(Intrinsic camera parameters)
--------
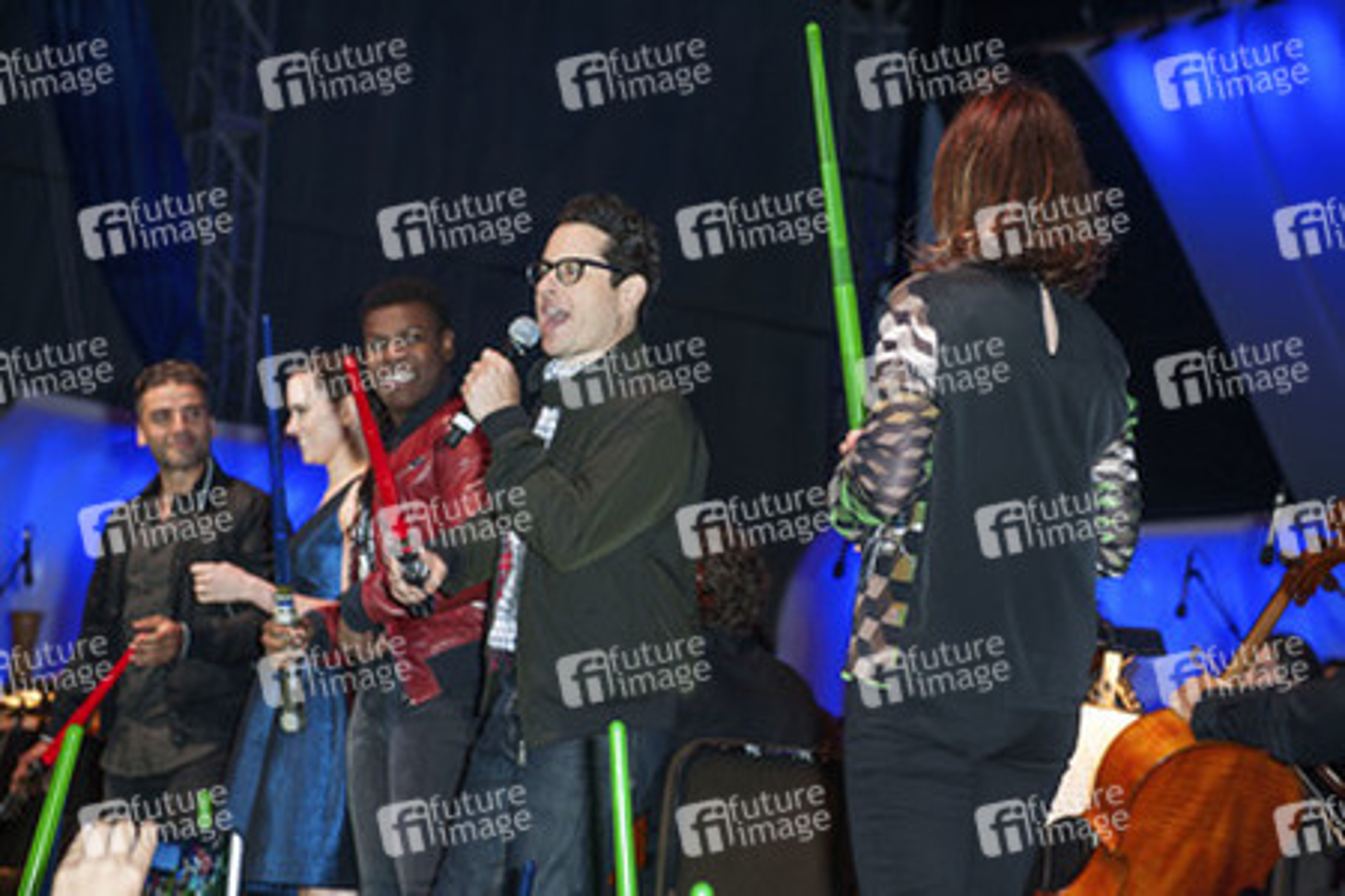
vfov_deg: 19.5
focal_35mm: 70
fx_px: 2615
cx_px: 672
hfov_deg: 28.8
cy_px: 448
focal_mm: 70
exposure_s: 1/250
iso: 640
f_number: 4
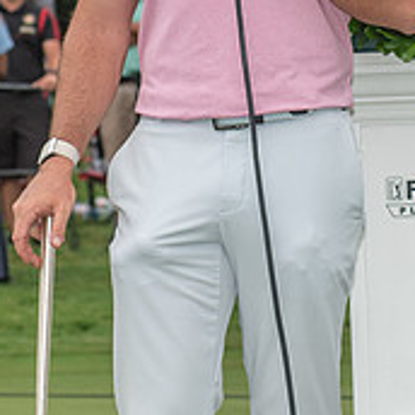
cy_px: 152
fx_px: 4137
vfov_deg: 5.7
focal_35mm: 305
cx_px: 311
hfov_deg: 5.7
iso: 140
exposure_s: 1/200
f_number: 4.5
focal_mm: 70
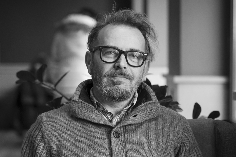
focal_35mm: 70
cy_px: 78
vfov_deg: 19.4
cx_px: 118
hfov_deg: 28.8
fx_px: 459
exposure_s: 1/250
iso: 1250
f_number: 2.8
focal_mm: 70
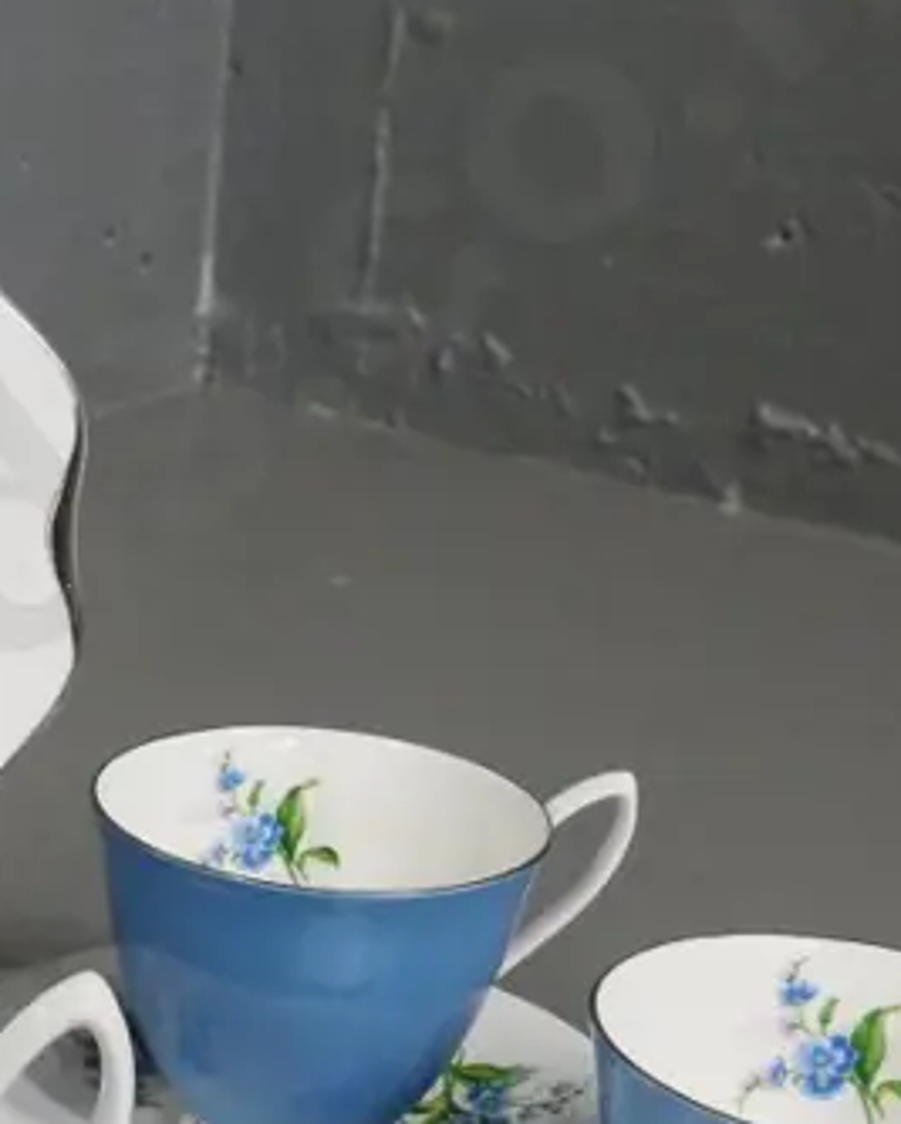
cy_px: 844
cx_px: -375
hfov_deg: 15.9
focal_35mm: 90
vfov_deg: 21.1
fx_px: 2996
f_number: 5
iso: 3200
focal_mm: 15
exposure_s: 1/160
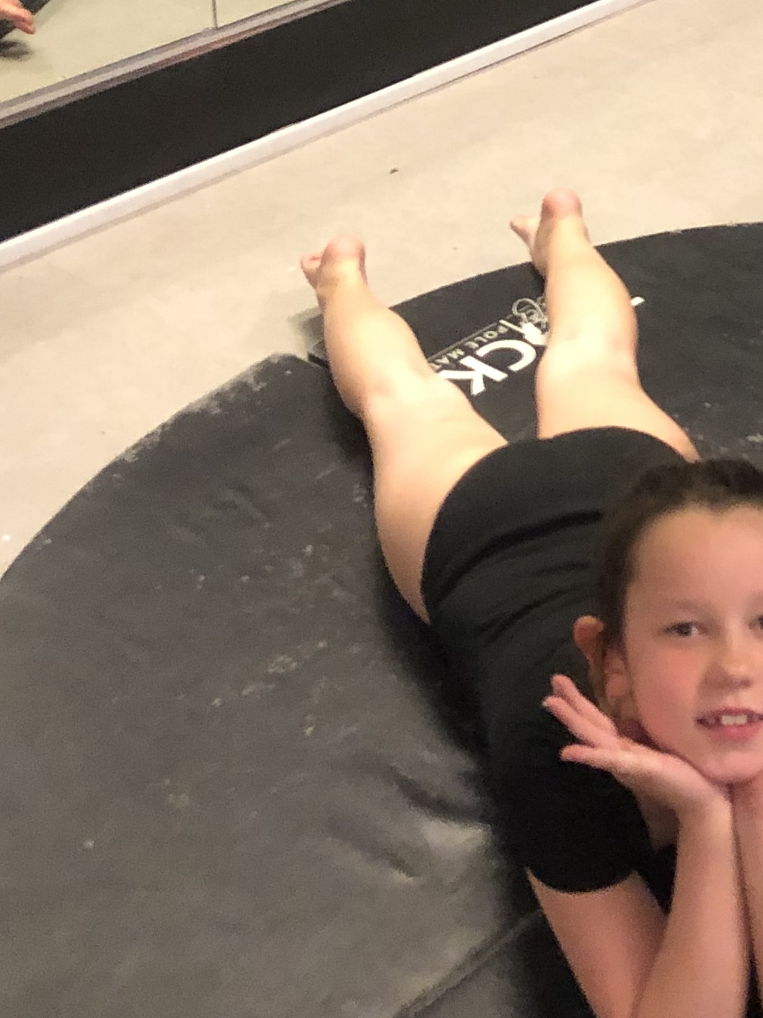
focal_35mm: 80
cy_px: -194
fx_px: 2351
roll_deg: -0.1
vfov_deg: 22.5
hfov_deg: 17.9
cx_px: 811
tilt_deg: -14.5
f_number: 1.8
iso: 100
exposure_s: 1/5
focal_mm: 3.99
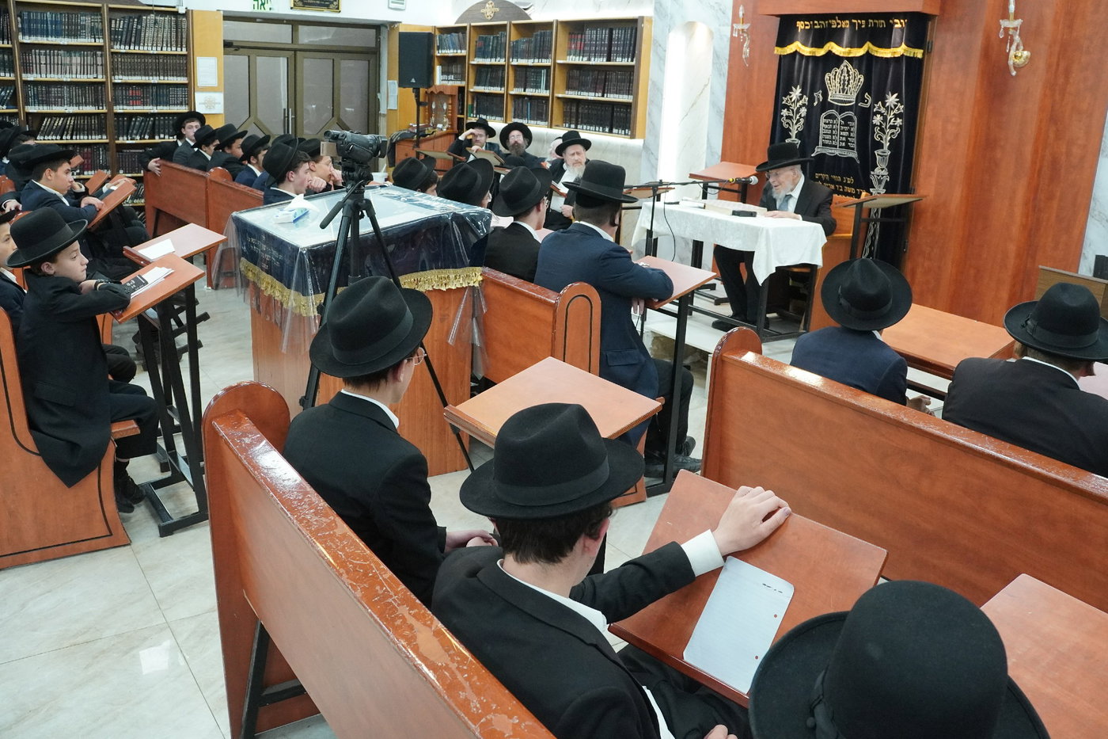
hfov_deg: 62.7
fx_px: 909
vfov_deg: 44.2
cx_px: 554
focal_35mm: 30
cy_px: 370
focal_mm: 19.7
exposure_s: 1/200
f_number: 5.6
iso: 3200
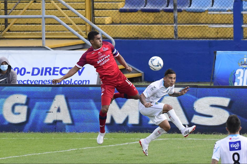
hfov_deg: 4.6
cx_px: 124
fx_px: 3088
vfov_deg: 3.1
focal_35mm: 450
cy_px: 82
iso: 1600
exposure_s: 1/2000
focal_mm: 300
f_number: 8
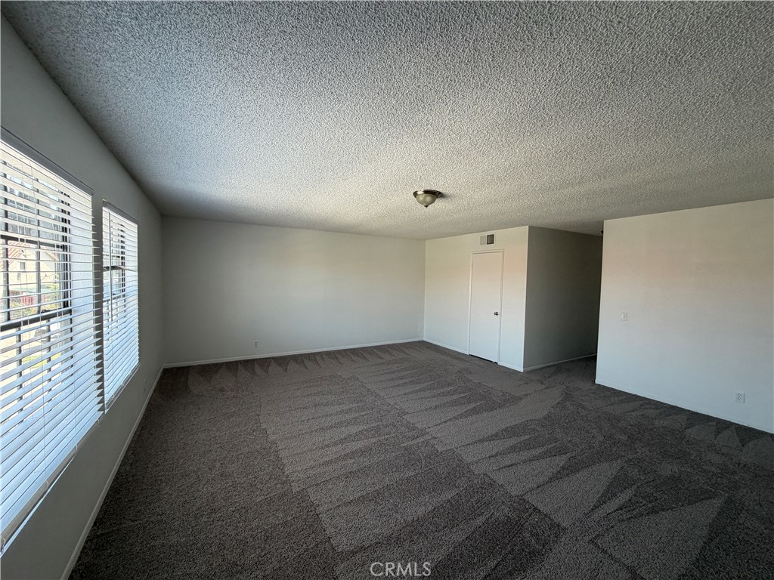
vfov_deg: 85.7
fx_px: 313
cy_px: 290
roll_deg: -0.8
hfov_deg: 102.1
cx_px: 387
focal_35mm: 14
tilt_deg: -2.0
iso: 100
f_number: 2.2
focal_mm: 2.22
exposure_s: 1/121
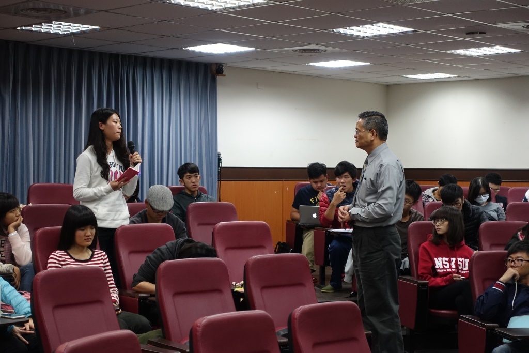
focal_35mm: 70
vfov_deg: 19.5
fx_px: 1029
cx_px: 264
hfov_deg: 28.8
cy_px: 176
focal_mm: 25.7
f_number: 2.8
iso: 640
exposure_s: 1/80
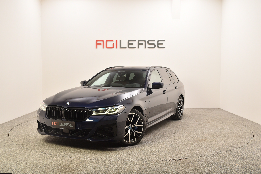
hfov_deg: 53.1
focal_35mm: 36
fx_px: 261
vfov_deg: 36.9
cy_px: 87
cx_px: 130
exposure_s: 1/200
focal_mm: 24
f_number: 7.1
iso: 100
--------
*ASSIGNMENT*:
Your copy should hold each line above exactly and no pictures at all.

*RESPONSE TO THIS TASK*:
vfov_deg: 19.5
focal_35mm: 70
fx_px: 2615
cx_px: 672
hfov_deg: 28.8
cy_px: 448
focal_mm: 70
exposure_s: 1/250
iso: 640
f_number: 4
cy_px: 152
fx_px: 4137
vfov_deg: 5.7
focal_35mm: 305
cx_px: 311
hfov_deg: 5.7
iso: 140
exposure_s: 1/200
f_number: 4.5
focal_mm: 70
focal_35mm: 70
cy_px: 78
vfov_deg: 19.4
cx_px: 118
hfov_deg: 28.8
fx_px: 459
exposure_s: 1/250
iso: 1250
f_number: 2.8
focal_mm: 70
cy_px: 844
cx_px: -375
hfov_deg: 15.9
focal_35mm: 90
vfov_deg: 21.1
fx_px: 2996
f_number: 5
iso: 3200
focal_mm: 15
exposure_s: 1/160
focal_35mm: 80
cy_px: -194
fx_px: 2351
roll_deg: -0.1
vfov_deg: 22.5
hfov_deg: 17.9
cx_px: 811
tilt_deg: -14.5
f_number: 1.8
iso: 100
exposure_s: 1/5
focal_mm: 3.99
hfov_deg: 62.7
fx_px: 909
vfov_deg: 44.2
cx_px: 554
focal_35mm: 30
cy_px: 370
focal_mm: 19.7
exposure_s: 1/200
f_number: 5.6
iso: 3200
hfov_deg: 4.6
cx_px: 124
fx_px: 3088
vfov_deg: 3.1
focal_35mm: 450
cy_px: 82
iso: 1600
exposure_s: 1/2000
focal_mm: 300
f_number: 8
vfov_deg: 85.7
fx_px: 313
cy_px: 290
roll_deg: -0.8
hfov_deg: 102.1
cx_px: 387
focal_35mm: 14
tilt_deg: -2.0
iso: 100
f_number: 2.2
focal_mm: 2.22
exposure_s: 1/121
focal_35mm: 70
vfov_deg: 19.5
fx_px: 1029
cx_px: 264
hfov_deg: 28.8
cy_px: 176
focal_mm: 25.7
f_number: 2.8
iso: 640
exposure_s: 1/80
hfov_deg: 53.1
focal_35mm: 36
fx_px: 261
vfov_deg: 36.9
cy_px: 87
cx_px: 130
exposure_s: 1/200
focal_mm: 24
f_number: 7.1
iso: 100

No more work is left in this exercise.